Don't Let 1 Bad-Mom Moment Define You

Nobody — and I mean nobody — raises a child without messing up. I don't care if you're an experienced pediatrician with an additional PhD in child psychology who moonlights as a clergy member on your evenings off; the occasional slip-up is inevitable. It happens to all of us, and anyone who says it doesn't is either delusional or a Lying McLiar-pants.

Maybe you absolutely lost your cool and yelled so loudly that your throat is sore. Maybe you had a short-tempered moment where your tongue was sharper than it should have been, and you said something nasty you can't take back. Maybe you forgot something so important to your child that she ended up heartbroken. Maybe you didn't realize he had a fractured wrist and thought he was just being dramatic and he wandered around with it like that for three days before you finally took him to the doctor (*sheepishly raises hand*). The point is, despite the sanctimonious "perfect-parent" posters in every comment section ever, not one single person makes it through unscathed. Every one of us will do something — maybe even frequently — that fills us with bitter, instantaneous regret.

Every one of us will do something — maybe even frequently — that fills us with bitter, instantaneous regret.

If we could simply feel that regret, file it under "oops," and try not to make the same mistake again, things would be much easier. But it's never that cut-and-dried. Because every time we goof up our parenting plan, it derails our self-worth for much longer than it should. It gets under our skin and stays there for the rest of the day, if not longer, resurfacing periodically in our consciousness like a rubber ducky breaking the surface of the bathwater: we push it down, it pops right back up. We berate ourselves for this terrible thing we did. We let one poor choice define us for an infinitely greater amount of time than any of our good choices, even though we make those far more often. And we shouldn't, because one bad-mom moment doesn't define who we are as parents.

When is the last time you gave yourself a pat on the back for all the things you do for your kids? Those extra stories, the hugs and kisses, sacrificing the last bite of your cookie. Drying tears, kissing scrapes, cleaning up barf. Singing songs, soothing fears, cutting the food into small bites so they won't choke. Worrying into the sleepless night about how to make their lives better. Those things all count. Those are the things that make us the people our children love and depend on, all those little services (Laundry! Baths! Meals!) and selfless acts of love that we don't think twice about — or, heaven forbid, actually give ourselves credit for.

Every parent messes up. Even the amazing ones. And here's the irony: you criticize yourself so harshly when you make a mistake not because you're a crappy parent, but because you're a good one. If you weren't, you wouldn't care so much. You wouldn't give a flying fig how your actions, your reactions, your demeanor affect your child.

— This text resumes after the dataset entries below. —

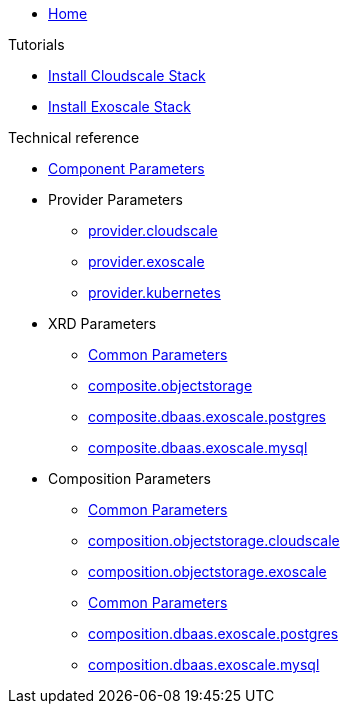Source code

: * xref:index.adoc[Home]

.Tutorials
* xref:tutorials/install-cloudscale.adoc[Install Cloudscale Stack]
* xref:tutorials/install-exoscale.adoc[Install Exoscale Stack]

.Technical reference
* xref:references/component-parameters.adoc[Component Parameters]

* Provider Parameters
** xref:references/provider-cloudscale.adoc[provider.cloudscale]
** xref:references/provider-exoscale.adoc[provider.exoscale]
** xref:references/provider-kubernetes.adoc[provider.kubernetes]

* XRD Parameters
** xref:references/composite/common.adoc[Common Parameters]
** xref:references/composite/objectstorage.adoc[composite.objectstorage]
** xref:references/composite/dbaas/exoscale/postgres.adoc[composite.dbaas.exoscale.postgres]
** xref:references/composite/dbaas/exoscale/mysql.adoc[composite.dbaas.exoscale.mysql]

* Composition Parameters
** xref:references/composition/objectstorage/common.adoc[Common Parameters]
** xref:references/composition/objectstorage/cloudscale.adoc[composition.objectstorage.cloudscale]
** xref:references/composition/objectstorage/exoscale.adoc[composition.objectstorage.exoscale]
** xref:references/composition/dbaas/exoscale/common.adoc[Common Parameters]
** xref:references/composition/dbaas/exoscale/postgres.adoc[composition.dbaas.exoscale.postgres]
** xref:references/composition/dbaas/exoscale/mysql.adoc[composition.dbaas.exoscale.mysql]
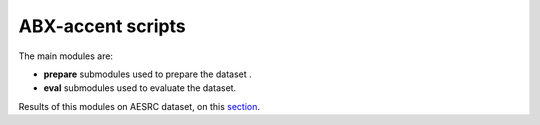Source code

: 
ABX-accent scripts
==================

The main modules are:

- **prepare** submodules used to prepare the dataset .

- **eval** submodules used to evaluate the dataset.
Results of this modules on AESRC dataset, on this `section <https://github.com/bootphon/AESRC/results/>`_.
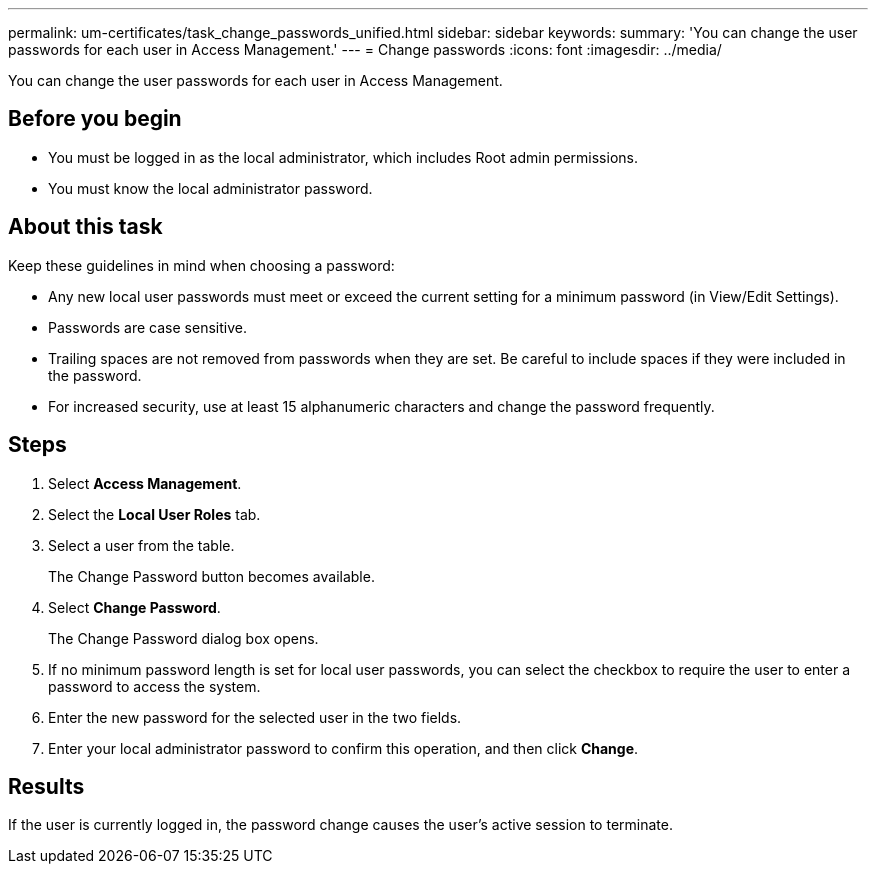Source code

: ---
permalink: um-certificates/task_change_passwords_unified.html
sidebar: sidebar
keywords: 
summary: 'You can change the user passwords for each user in Access Management.'
---
= Change passwords
:icons: font
:imagesdir: ../media/

[.lead]
You can change the user passwords for each user in Access Management.

== Before you begin

* You must be logged in as the local administrator, which includes Root admin permissions.
* You must know the local administrator password.

== About this task

Keep these guidelines in mind when choosing a password:

* Any new local user passwords must meet or exceed the current setting for a minimum password (in View/Edit Settings).
* Passwords are case sensitive.
* Trailing spaces are not removed from passwords when they are set. Be careful to include spaces if they were included in the password.
* For increased security, use at least 15 alphanumeric characters and change the password frequently.

== Steps

. Select *Access Management*.
. Select the *Local User Roles* tab.
. Select a user from the table.
+
The Change Password button becomes available.

. Select *Change Password*.
+
The Change Password dialog box opens.

. If no minimum password length is set for local user passwords, you can select the checkbox to require the user to enter a password to access the system.
. Enter the new password for the selected user in the two fields.
. Enter your local administrator password to confirm this operation, and then click *Change*.

== Results

If the user is currently logged in, the password change causes the user's active session to terminate.
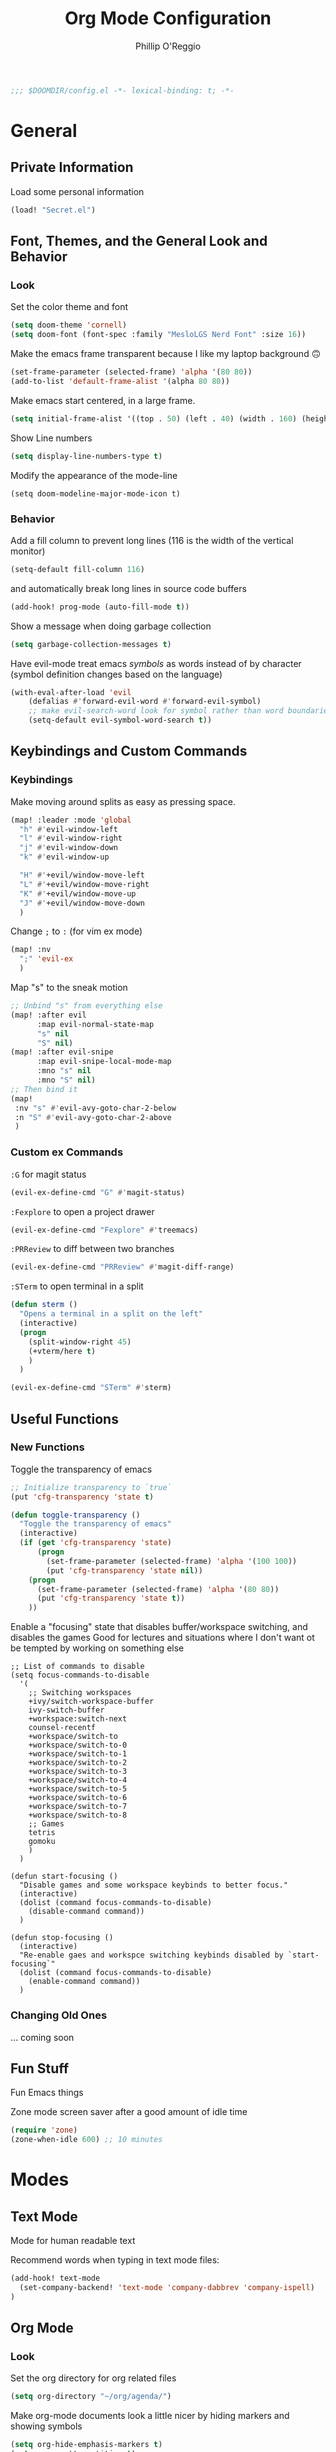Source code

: #+TITLE: Org Mode Configuration
#+AUTHOR: Phillip O'Reggio
#+PROPERTY: header-args :emacs-lisp :tangle yes :comments link
#+STARTUP: hideblocks
#+BEGIN_SRC emacs-lisp
;;; $DOOMDIR/config.el -*- lexical-binding: t; -*-
#+END_SRC

* General
** Private Information
Load some personal information
#+BEGIN_SRC emacs-lisp
(load! "Secret.el")
#+END_SRC

** Font, Themes, and the General Look and Behavior
*** Look
Set the color theme and font
#+BEGIN_SRC emacs-lisp
(setq doom-theme 'cornell)
(setq doom-font (font-spec :family "MesloLGS Nerd Font" :size 16))
#+END_SRC

Make the emacs frame transparent because I like my laptop background 🙃
#+BEGIN_SRC emacs-lisp
(set-frame-parameter (selected-frame) 'alpha '(80 80))
(add-to-list 'default-frame-alist '(alpha 80 80))
#+END_SRC

Make emacs start centered, in a large frame.
#+BEGIN_SRC emacs-lisp
(setq initial-frame-alist '((top . 50) (left . 40) (width . 160) (height . 45)))
#+END_SRC

Show Line numbers
#+BEGIN_SRC emacs-lisp
(setq display-line-numbers-type t)
#+END_SRC

Modify the appearance of the mode-line
#+BEGIN_SRC elisp
(setq doom-modeline-major-mode-icon t)
#+END_SRC

*** Behavior
Add a fill column to prevent long lines (116 is the width of the vertical monitor)
#+BEGIN_SRC emacs-lisp
(setq-default fill-column 116)
#+END_SRC
and automatically break long lines in source code buffers
#+BEGIN_SRC emacs-lisp
(add-hook! prog-mode (auto-fill-mode t))
#+END_SRC

Show a message when doing garbage collection
#+BEGIN_SRC emacs-lisp
(setq garbage-collection-messages t)
#+END_SRC

Have evil-mode treat emacs /symbols/ as words instead of by character
(symbol definition changes based on the language)
#+BEGIN_SRC emacs-lisp
(with-eval-after-load 'evil
    (defalias #'forward-evil-word #'forward-evil-symbol)
    ;; make evil-search-word look for symbol rather than word boundaries
    (setq-default evil-symbol-word-search t))

#+END_SRC
** Keybindings and Custom Commands
*** Keybindings
Make moving around splits as easy as pressing space.
#+BEGIN_SRC emacs-lisp
(map! :leader :mode 'global
  "h" #'evil-window-left
  "l" #'evil-window-right
  "j" #'evil-window-down
  "k" #'evil-window-up

  "H" #'+evil/window-move-left
  "L" #'+evil/window-move-right
  "K" #'+evil/window-move-up
  "J" #'+evil/window-move-down
  )
#+END_SRC

Change =;= to =:= (for vim ex mode)
#+BEGIN_SRC emacs-lisp
(map! :nv
  ";" 'evil-ex
  )
#+END_SRC

Map "s" to the sneak motion
#+BEGIN_SRC emacs-lisp
;; Unbind "s" from everything else
(map! :after evil
      :map evil-normal-state-map
      "s" nil
      "S" nil)
(map! :after evil-snipe
      :map evil-snipe-local-mode-map
      :mno "s" nil
      :mno "S" nil)
;; Then bind it
(map!
 :nv "s" #'evil-avy-goto-char-2-below
 :n "S" #'evil-avy-goto-char-2-above
 )
#+END_SRC

*** Custom ex Commands
~:G~ for magit status
#+BEGIN_SRC emacs-lisp
(evil-ex-define-cmd "G" #'magit-status)
#+END_SRC

~:Fexplore~ to open a project drawer
#+BEGIN_SRC emacs-lisp
(evil-ex-define-cmd "Fexplore" #'treemacs)
#+END_SRC

~:PRReview~ to diff between two branches
#+BEGIN_SRC emacs-lisp
(evil-ex-define-cmd "PRReview" #'magit-diff-range)
#+END_SRC

~:STerm~ to open terminal in a split
#+BEGIN_SRC emacs-lisp
(defun sterm ()
  "Opens a terminal in a split on the left"
  (interactive)
  (progn
    (split-window-right 45)
    (+vterm/here t)
    )
  )

(evil-ex-define-cmd "STerm" #'sterm)
#+END_SRC
** Useful Functions
*** New Functions
Toggle the transparency of emacs
#+BEGIN_SRC emacs-lisp
;; Initialize transparency to `true`
(put 'cfg-transparency 'state t)

(defun toggle-transparency ()
  "Toggle the transparency of emacs"
  (interactive)
  (if (get 'cfg-transparency 'state)
      (progn
        (set-frame-parameter (selected-frame) 'alpha '(100 100))
        (put 'cfg-transparency 'state nil))
    (progn
      (set-frame-parameter (selected-frame) 'alpha '(80 80))
      (put 'cfg-transparency 'state t))
    ))
#+END_SRC

Enable a "focusing" state that disables buffer/workspace switching, and disables the games
Good for lectures and situations where I don't want ot be tempted by working on something else
#+BEGIN_SRC elisp
;; List of commands to disable
(setq focus-commands-to-disable
  '(
    ;; Switching workspaces
    +ivy/switch-workspace-buffer
    ivy-switch-buffer
    +workspace:switch-next
    counsel-recentf
    +workspace/switch-to
    +workspace/switch-to-0
    +workspace/switch-to-1
    +workspace/switch-to-2
    +workspace/switch-to-3
    +workspace/switch-to-4
    +workspace/switch-to-5
    +workspace/switch-to-6
    +workspace/switch-to-7
    +workspace/switch-to-8
    ;; Games
    tetris
    gomoku
    )
  )

(defun start-focusing ()
  "Disable games and some workspace keybinds to better focus."
  (interactive)
  (dolist (command focus-commands-to-disable)
    (disable-command command))
  )

(defun stop-focusing ()
  (interactive)
  "Re-enable gaes and workspce switching keybinds disabled by `start-focusing`"
  (dolist (command focus-commands-to-disable)
    (enable-command command))
  )
#+END_SRC

*** Changing Old Ones
... coming soon

** Fun Stuff
 Fun Emacs things

 Zone mode screen saver after a good amount of idle time
 #+BEGIN_SRC emacs-lisp
 (require 'zone)
 (zone-when-idle 600) ;; 10 minutes
 #+END_SRC
* Modes
** Text Mode
Mode for human readable text

Recommend words when typing in text mode files:
#+BEGIN_SRC emacs-lisp
(add-hook! text-mode
  (set-company-backend! 'text-mode 'company-dabbrev 'company-ispell)
)
#+END_SRC

** Org Mode
*** Look
Set the org directory for org related files
#+BEGIN_SRC emacs-lisp
(setq org-directory "~/org/agenda/")
#+END_SRC

Make org-mode documents look a little nicer by hiding markers and showing symbols
#+BEGIN_SRC emacs-lisp
(setq org-hide-emphasis-markers t)
(setq org-pretty-entities t)
#+END_SRC

#+BEGIN_SRC emacs-lisp
(setq
    org-superstar-headline-bullets-list '("⁖" "◉" "○" "✸" "✿")
)
#+END_SRC

_Snippets to prettify Org mode based on this:_ [[https://zzamboni.org/post/beautifying-org-mode-in-emacs/][Beautifying Org Mode in Emacs]]:

Replace bullets with symbols
#+BEGIN_SRC emacs-lisp
(font-lock-add-keywords 'org-mode
                        '(("^ *\\([-]\\) "
                           (0 (prog1 () (compose-region (match-beginning 1) (match-end 1) "•"))))))
#+END_SRC

Enable =org-bullets= mode
#+BEGIN_SRC emacs-lisp
(add-hook 'org-mode-hook (lambda () (org-bullets-mode 1)))
#+END_SRC

Make org-mode files use variable pitch fonts to look more like text documents
#+BEGIN_SRC emacs-lisp
 (custom-theme-set-faces
   'user
   '(variable-pitch ((t (:family "Helvitica" :height 200 :weight normal))))
   '(fixed-pitch ((t ( :family "MesloLGS Nerd Font" :height 160)))))

(add-hook 'org-mode-hook 'variable-pitch-mode)
#+END_SRC

Files can opt out by having this at the *end* of the file:
#+BEGIN_EXAMPLE org
;; Local Variables:
;; eval: (variable-pitch-mode 0)
;; End:
#+END_EXAMPLE

But not for things that shouldn't be variable pitch
#+BEGIN_SRC emacs-lisp
(custom-theme-set-faces
   'user
   '(org-block ((t (:inherit fixed-pitch))))
   '(org-block-begin-line ((t (:inherit fixed-pitch))))
   '(org-code ((t (:inherit (fixed-pitch)))))
   '(org-document-info-keyword ((t (:inherit (shadow fixed-pitch)))))
   '(org-indent ((t (:inherit (org-hide fixed-pitch)))))
   '(org-meta-line ((t (:inherit (font-lock-comment-face fixed-pitch)))))
   '(org-property-value ((t (:inherit fixed-pitch))) t)
   '(org-special-keyword ((t (:inherit (font-lock-comment-face fixed-pitch)))))
   '(org-table ((t (:inherit fixed-pitch))))
   '(org-drawer ((t (:inherit fixed-pitch))))
   '(org-tag ((t (:inherit (fixed-pitch) :height 0.8))))
   '(org-verbatim ((t (:inherit (shadow fixed-pitch)))))
   '(line-number ((t (:inherit fixed-pitch))))
   '(line-number-current-line ((t (:inherit fixed-pitch))))
   '(font-lock-comment-face ((t (:inherit fixed-pitch)))))
#+END_SRC

*** Functionality
Set up completion for org mode files
Recommend words when typing in text mode files:
#+BEGIN_SRC emacs-lisp
(add-hook! org-mode
  (set-company-backend! 'org-mode 'company-dabbrev 'company-ispell)
)
#+END_SRC

Add =proselint= to lint org-mode
#+BEGIN_SRC elisp
(setq flycheck-proselint-executable "~/Library/Python/3.8/bin/proselint")
#+END_SRC

Fix a bug (?) where inserting newlines using the enter key doesn't work in org-mode ("symbol definition is void")
,#+BEGIN_SRC emacs-lisp
(add-hook 'org-mode-hook (lambda () (electric-indent-local-mode -1)))
#+END_SRC

Setup =org-download=, which makes the process of putting images into orgmode much easier
Put downloaded images into an =images= directory and include timestamp. Use the command =pngpaste= to get the image
from the clipboard.
#+BEGIN_SRC emacs-lisp
(require 'org-download)
(setq org-download-method 'directory)
(setq-default org-download-image-dir "images")
(setq org-download-timestamp "%Y%m%d-%H%M%S_")
(setq org-download-screenshot-method "/usr/local/bin/pngpaste %s")
#+END_SRC

Allow pasting of images with control over the width, and bind it to keybind
#+BEGIN_SRC emacs-lisp
(defun org-download-screenshot-with-size ()
  "Prompt user for a width to paste the image. Only lasts for this one function"
  (interactive)
  (let ((width (read-number "Enter width: ")) (prev-width org-download-image-html-width))
    (progn
      (setq org-download-image-html-width width)
      (org-download-screenshot)
      (setq org-download-image-html-width prev-width))
    ))

(map! :mode 'org-mode :leader
      "v" #'org-download-screenshot-with-size
      )
#+END_SRC

Make drag-and-drop of images work with dired (untested)
#+BEGIN_SRC emacs-lisp
;; Drag-and-drop to `dired`
(add-hook 'dired-mode-hook 'org-download-enable)
#+END_SRC

** Ivy
Config for the search engine, Ivy.

Allow fuzzy searches to make it easier to find matches with less thought.
#+BEGIN_SRC emacs-lisp

(setq ivy-re-builders-alist
      '((t . ivy--regex-fuzzy)))
#+END_SRC

Show icons in ivy buffer
#+BEGIN_SRC emacs-lisp
(all-the-icons-ivy-rich-mode 1)
(ivy-rich-mode)
#+END_SRC

** Working with PDFs
Settings that make PDFs more pleasant to wor  k with.

Enable ~latex-preview-pane-mode~ which allows previewing latex in a buffer (like Overleaf)
- TODO now giving error...
#+BEGIN_SRC emacs-lisp
(after! latex-mode (latex-preview-pane-enable))
#+END_SRC

Make PDFs look sharper on MacOS
#+BEGIN_SRC emacs-lisp
(setq pdf-view-use-scaling t pdf-view-use-imagemagick nil)
#+END_SRC

** Company
Configurations for Company.

Configure completion settings;
Make it faster for code buffers, but slow for org-mode when writing prose
#+BEGIN_SRC emacs-lisp
(defun set-company-for-prose ()
  "Change company configs for writing prose"
  (interactive)
  (setq
   company-idle-delay 0.6
   company-minimum-prefix-length 4
   )
)

(defun set-company-for-code ()
  "Change company configs for writing code"
  (interactive)
  (setq
   company-idle-delay 0.1
   company-minimum-prefix-length 2
   )
)

(after! company (add-hook! '(org-mode text-mode) (set-company-for-prose)))
(after! company (add-hook! prog-mode (set-company-for-code)))
#+END_SRC

** Flycheck
Set python path
#+BEGIN_SRC emacs-lisp
(setq flycheck-json-python-json-executable "/usr/bin/python3")
#+END_SRC
** Palette Mode
Load =palette mode=
#+BEGIN_SRC emacs-lisp
(require 'palette)
#+END_SRC

** Evil-snipe mode
Disable its keybindings to use =evil-avy-goto-char-2-below=
#+BEGIN_SRC emacs-lisp
(require 'evil-snipe)
(evil-snipe-mode nil)
(evil-snipe-override-mode nil)
#+END_SRC

** Disable evil-bindings in modes that don't work
#+BEGIN_SRC elisp
(evil-set-initial-state 'pacmacs-mode 'emacs)
(evil-set-initial-state 'palette-mode 'emacs)
(evil-set-initial-state 'epaint 'emacs)
#+END_SRC

* Programming
** Class Specific
Use custom file for Harmony (4410)
#+BEGIN_SRC emacs-lisp
(require 'harmony-mode)
(autoload 'harmony-mode "harmony-mode" "Harmony editing mode." t)

(setq auto-mode-alist
      (cons '("\\.hny$" . harmony-mode) auto-mode-alist))

(add-hook! harmony-mode (display-line-numbers--turn-on))
#+END_SRC

** C Family
Setup LSP-mode with clangd based on this: [[file:~/.emacs.d/modules/lang/cc/README.org::*LSP-mode with clangd][LSP-mode with clangd]]
#+BEGIN_SRC elisp
(setq lsp-clients-clangd-args '("-j=3"
                                "--background-index"
                                "--clang-tidy"
                                "--completion-style=detailed"
                                "--header-insertion=never"))
(after! lsp-clangd (set-lsp-priority! 'clangd 2))
#+END_SRC
** OR Tools
Useful stuff for working with linear programs and the like.

Hook AMPL relate files to [[https://github.com/dpo/ampl-mode][ampl-mode]].
#+BEGIN_SRC emacs-lisp
(setq auto-mode-alist
      (cons '("\\.mod$" . ampl-mode) auto-mode-alist))
(setq auto-mode-alist
      (cons '("\\.dat$" . ampl-mode) auto-mode-alist))
(setq auto-mode-alist
      (cons '("\\.ampl$" . ampl-mode) auto-mode-alist))
(setq interpreter-mode-alist
      (cons '("ampl" . ampl-mode)
            interpreter-mode-alist))
(autoload 'ampl-mode "ampl-mode" "Ampl editing mode." t)
#+END_SRC

Recommend previously used words in AMPL mode
#+BEGIN_SRC emacs-lisp
(add-hook! ampl-mode
  (set-company-backend! 'ampl-mode 'company-dabbrev)
)
#+END_SRC
** Rust
Configs for coding in the rust programming language.

Set ~RUST_SRC_PATH~ for racer:
#+BEGIN_SRC emacs-lisp
(let* ((rust-lib-path "/.rustup/toolchains/stable-x86_64-apple-darwin/lib/rustlib/src/rust/library")
       (rust-full-path (concat (substitute-in-file-name "$HOME") rust-lib-path)))
  (setq racer-rust-src-path rust-full-path))
#+END_SRC

Setup completion in rust
#+BEGIN_SRC emacs-lisp
(add-hook! rust-mode
  (set-company-backend! 'rust-mode '(company-capf company-dabbrev company-yasnippet))
  )
#+END_SRC

** Swift
Config for the swift programming language.

Setup lsp-sourcekit to work swift files...
#+BEGIN_SRC emacs-lisp
(setq lsp-sourcekit-executable "/Applications/Xcode.app/Contents/Developer/Toolchains/XcodeDefault.xctoolchain/usr/bin/sourcekit-lsp")
(add-hook! swift-mode (lambda () (lsp)))
#+END_SRC

Recommend previously used words in swift files to compensate for spotty sourcekit support:
#+BEGIN_SRC emacs-lisp
(add-hook! swift-mode
  (set-company-backend! 'swift-mode '(company-dabbrev company-capf company-yasnippet))
)
#+END_SRC
** Python
Fix paths to python since homebrew on Macos is seemingly broken
#+BEGIN_SRC emacs-lisp
(setq flycheck-python-flake8-executable "~/Library/Python/3.8/bin/flake8")
#+END_SRC

Setup completion in python
#+BEGIN_SRC emacs-lisp
(add-hook! python-mode
  (set-company-backend! 'python-mode 'company-capf 'company-dabbrev 'company-yasnippet)
  )
#+END_SRC
* Misc/Random
In =pacmacs=, bind movement to evil movement
#+BEGIN_SRC elisp
(map! :map pacmacs-mode-map
      "k" #'pacmacs-up
      "j" #'pacmacs-down
      "h" #'pacmacs-left
      "l" #'pacmacs-right
      )
#+END_SRC

* Orgmode footer args
#+localWords: MacOS, PDFs, ampl, Config, Configs, sourcekit, flycheck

Being a good parent isn't about perpetual perfection, always doing everything right. If that were the criteria, we'd all be doomed. Being a good parent means loving your child and doing the best you can, which looks different for everybody. Be willing to forgive yourself, because some days, you'll fall far short of your own expectations; sometimes, you feel so depleted that you don't have much of yourself to offer. But that doesn't make you a bad parent.

It makes you a good parent who's having a bad day. And there's a big difference.